* _Excerpt to read_

[Start of section]

The result is that the structured spatial random effect is now readily identifiable, independently of the unstructured spatial random effect, even though the sum \(S + U\) remains unchanged. The smoothed spatial pattern becomes much clearer after the modification. Assuming the axes represent cardinal directions, the spatial pattern reveals lower values in the South, and larger values in the North. In practice, the modification may not yield such a stark change or seem to improve clarity significantly. However, if there is enough data to identify a structured spatial pattern, this technique will help separate the signal (\(S\)) from the noise (\(U\)).

For further details and an example of a paper which uses this modification so that \(S\) and \(U\) are identifiable separately, see Duncan, White, and Mengersen (2017).

[End of section]

* _Exercise data_
[Start of section]

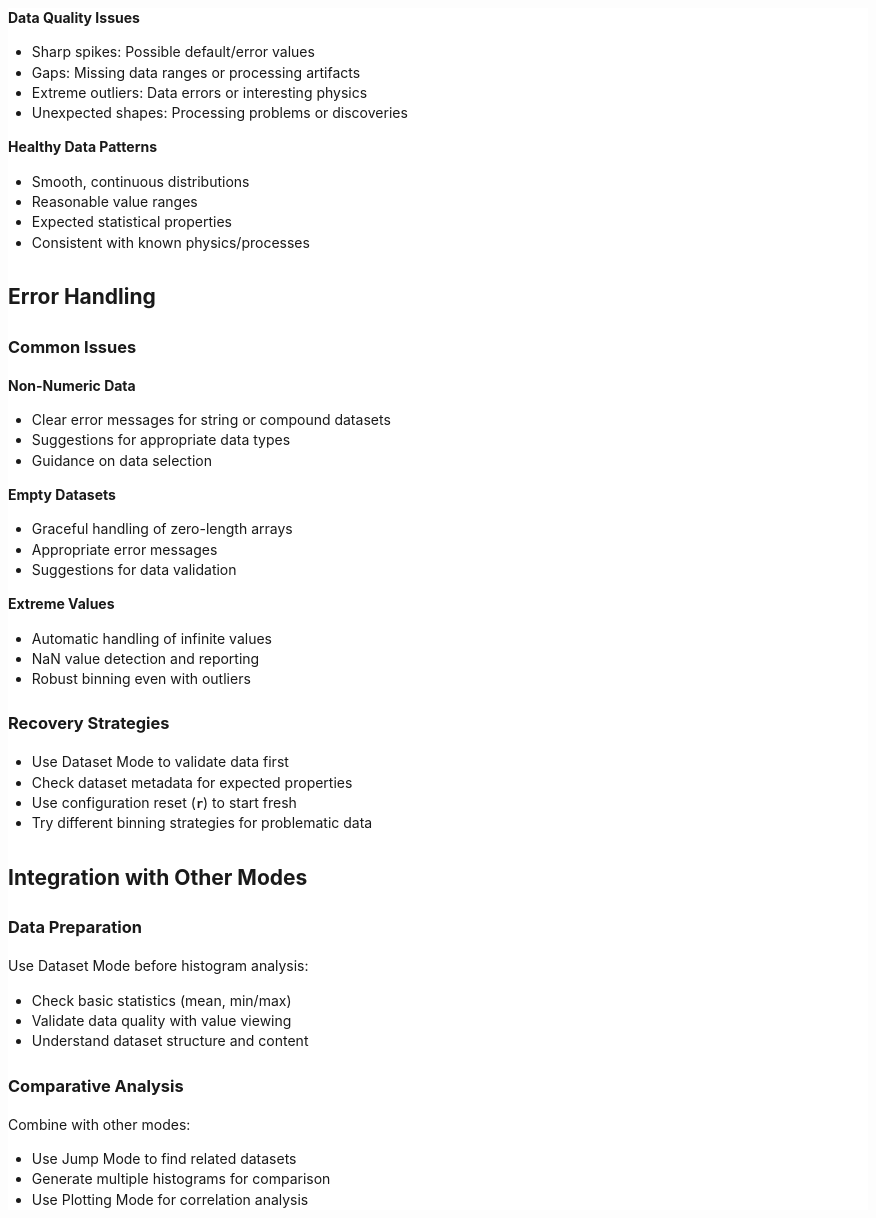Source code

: **Data Quality Issues**
- Sharp spikes: Possible default/error values
- Gaps: Missing data ranges or processing artifacts
- Extreme outliers: Data errors or interesting physics
- Unexpected shapes: Processing problems or discoveries

**Healthy Data Patterns**
- Smooth, continuous distributions
- Reasonable value ranges
- Expected statistical properties
- Consistent with known physics/processes

## Error Handling

### Common Issues

**Non-Numeric Data**
- Clear error messages for string or compound datasets
- Suggestions for appropriate data types
- Guidance on data selection

**Empty Datasets**
- Graceful handling of zero-length arrays
- Appropriate error messages
- Suggestions for data validation

**Extreme Values**
- Automatic handling of infinite values
- NaN value detection and reporting
- Robust binning even with outliers

### Recovery Strategies
- Use Dataset Mode to validate data first
- Check dataset metadata for expected properties
- Use configuration reset (**`r`**) to start fresh
- Try different binning strategies for problematic data

## Integration with Other Modes

### Data Preparation
Use Dataset Mode before histogram analysis:
- Check basic statistics (mean, min/max)
- Validate data quality with value viewing
- Understand dataset structure and content

### Comparative Analysis
Combine with other modes:
- Use Jump Mode to find related datasets
- Generate multiple histograms for comparison
- Use Plotting Mode for correlation analysis
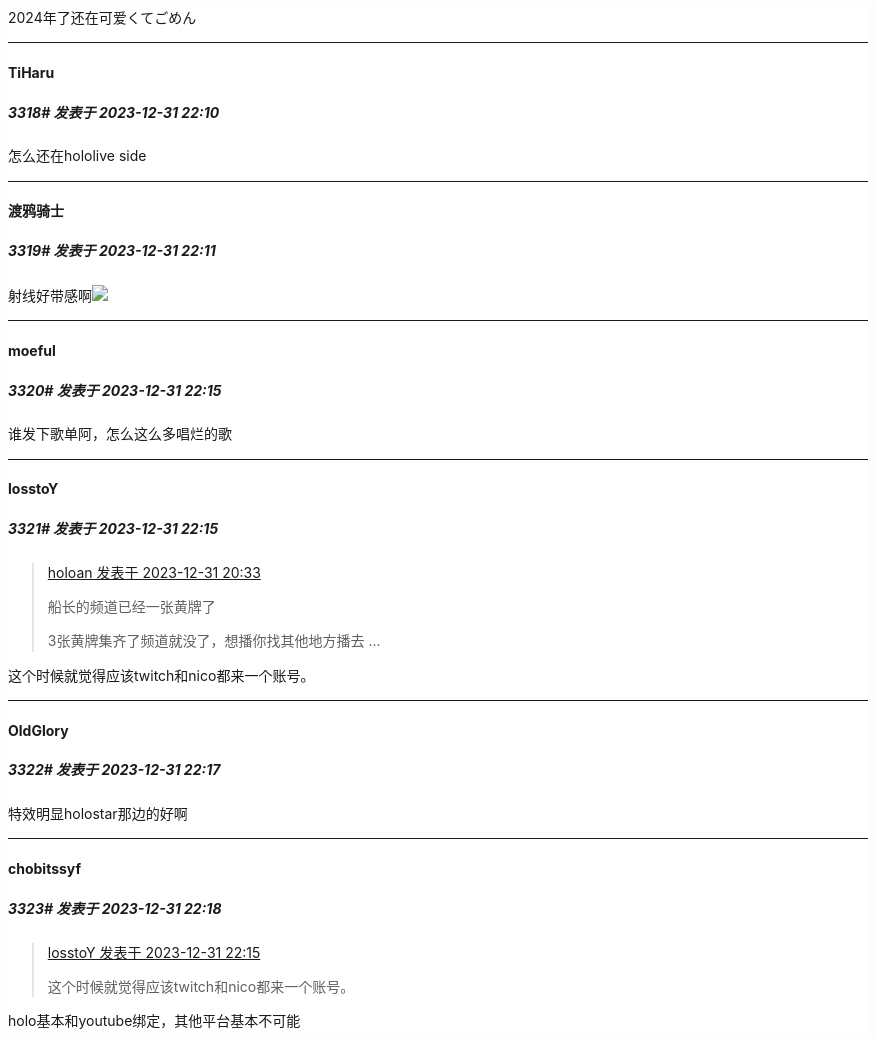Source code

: 2024年了还在可爱くてごめん

*****

####  TiHaru  
##### 3318#       发表于 2023-12-31 22:10

怎么还在hololive side

*****

####  渡鸦骑士  
##### 3319#       发表于 2023-12-31 22:11

射线好带感啊<img src="https://static.saraba1st.com/image/smiley/face2017/009.gif" referrerpolicy="no-referrer">


*****

####  moeful  
##### 3320#       发表于 2023-12-31 22:15

谁发下歌单阿，怎么这么多唱烂的歌

*****

####  losstoY  
##### 3321#       发表于 2023-12-31 22:15

<blockquote><a href="httphttps://bbs.saraba1st.com/2b/forum.php?mod=redirect&amp;goto=findpost&amp;pid=63495177&amp;ptid=2159952" target="_blank">holoan 发表于 2023-12-31 20:33</a>

船长的频道已经一张黄牌了

3张黄牌集齐了频道就没了，想播你找其他地方播去 ...</blockquote>
这个时候就觉得应该twitch和nico都来一个账号。

*****

####  OldGlory  
##### 3322#       发表于 2023-12-31 22:17

特效明显holostar那边的好啊

*****

####  chobitssyf  
##### 3323#       发表于 2023-12-31 22:18

<blockquote><a href="httphttps://bbs.saraba1st.com/2b/forum.php?mod=redirect&amp;goto=findpost&amp;pid=63496379&amp;ptid=2159952" target="_blank">losstoY 发表于 2023-12-31 22:15</a>

这个时候就觉得应该twitch和nico都来一个账号。</blockquote>
holo基本和youtube绑定，其他平台基本不可能
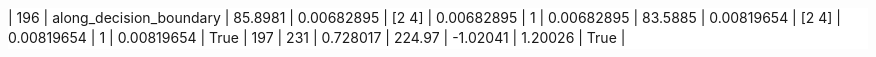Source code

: | 196 | along_decision_boundary |     85.8981 | 0.00682895  | [2 4]    |   0.00682895  |      1 | 0.00682895  |      83.5885 | 0.00819654  | [2 4]     |    0.00819654  |       1 | 0.00819654  | True      |    197 |             231 |                0.728017 |              224.97    | -1.02041   |     1.20026     | True            |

[End of section]

* _Job 1_
Name every author cited in the passage on spatial random effects.
* _Job 2_
In the entries, copy the lines starting at the one that contains "特效明显holostar那边的好啊" and ending at the one that contains "发表于 2023-12-31 22:15</a>".
The passage on spatial random effects and the entries come from unrelated sources.

* _Expected output 1_
Duncan, White, and Mengersen

* _Expected output 2_
特效明显holostar那边的好啊

*****

####  chobitssyf  
##### 3323#       发表于 2023-12-31 22:18

<blockquote><a href="httphttps://bbs.saraba1st.com/2b/forum.php?mod=redirect&amp;goto=findpost&amp;pid=63496379&amp;ptid=2159952" target="_blank">losstoY 发表于 2023-12-31 22:15</a>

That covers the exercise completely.